Goffredo Bettini e Gianni Pittella contro il raduno antirenziano: la saggezza che mancava al partito?
La leggo, molto semplicemente, come la nascita vera del Partito democratico. É stato il primo momento nel quale si è deciso di non confrontarsi più su quello che si era, ma su ciò che vogliamo. Basta ex diesse, ex popolari, o correntone: siamo un partito nuovo, che non è un amalgama mal riuscito di un qualcosa che è vecchio, ma un contenitore con la presunzione di dire cose nuove.

Menichini su Europa lo definisce “un gioco già visto”: come mai il Pd fatica ed evolversi?
Innanzitutto questo sarà il primo congresso in cui a candidarsi non sarà un vecchio dirigente dei Ds, dei popolari o della Margherita. E’ un elemento troppo poco sottolineato da tutti i commentatori. Inoltre non mi sembra che il Pd abbia meno degli altri, in quanto i nostri competitors sono soggetti politici unipersonali. Nel senso che, tranne quello di Vendola, si riconoscono attorno a un leader. In questo, certo che siamo unici: ma è un’unicità positiva.
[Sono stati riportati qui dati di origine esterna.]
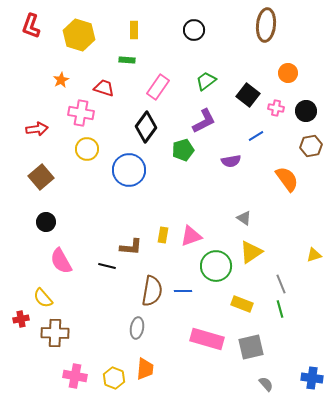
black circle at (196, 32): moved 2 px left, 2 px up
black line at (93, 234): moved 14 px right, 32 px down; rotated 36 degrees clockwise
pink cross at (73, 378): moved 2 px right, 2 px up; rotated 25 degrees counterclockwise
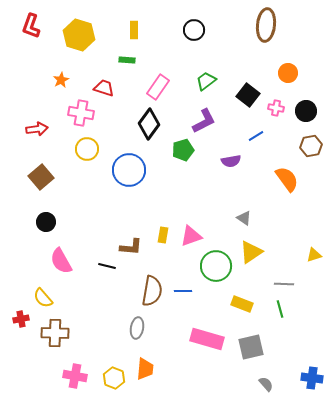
black diamond at (146, 127): moved 3 px right, 3 px up
gray line at (281, 284): moved 3 px right; rotated 66 degrees counterclockwise
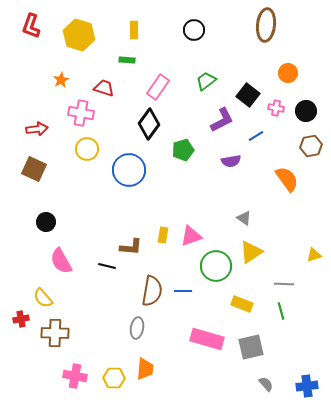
purple L-shape at (204, 121): moved 18 px right, 1 px up
brown square at (41, 177): moved 7 px left, 8 px up; rotated 25 degrees counterclockwise
green line at (280, 309): moved 1 px right, 2 px down
yellow hexagon at (114, 378): rotated 20 degrees counterclockwise
blue cross at (312, 378): moved 5 px left, 8 px down; rotated 15 degrees counterclockwise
Sopita la voglia fra i renziani di trasmigrare altrove?
Inizia a montare quell’entusiasmo di poter pensare che questo partito, fra qualche mese, potrà vedere un candidato vicino a noi che ne potrà prendere le redini.

Lo scambio di battute con D’Alema è un ulteriore paletto piantato da Renzi nel campo democratico?
Matteo ha una leadership forte, questo mi sembra ormai assodato. Credo che D’Alema pensasse, sbagliando, che tessendo la sua solita tela potesse ingabbiare anche Renzi in un suo schema. Quello stesso che, ancora fino a qualche giorno fa, i suoi emissari continuavano a proporre a Renzi: ovvero “lascia perdere la segreteria, perché tu sei il nostro candidato premier”.

Un tranello?
Un’ipotesi alla quale sono sempre stato contrario, sia nella sostanza che nel metodo, perché penso che sia necessario riformare le istituzioni partendo dai partiti. Che rappresentano il primo luogo dove fare selezione di classe politica. Lavorare in quella direzione, significa poi lavorare bene per le istituzioni e per la società. Se riuscissimo a realizzare una seria selezione nei partiti, in seguito saremmo certamente più efficaci nell’individuare la classe dirigente da impiegare. Però il nodo è il metodo.

Ovvero?
Che Renzi arrivasse a fare il segretario del Pd o il candidato premier tramite un accordo verticistico con D’Alema, lo considero sbagliato per definizione. In quanto è l’esatto opposto di ciò che noi abbiamo sempre perseguito.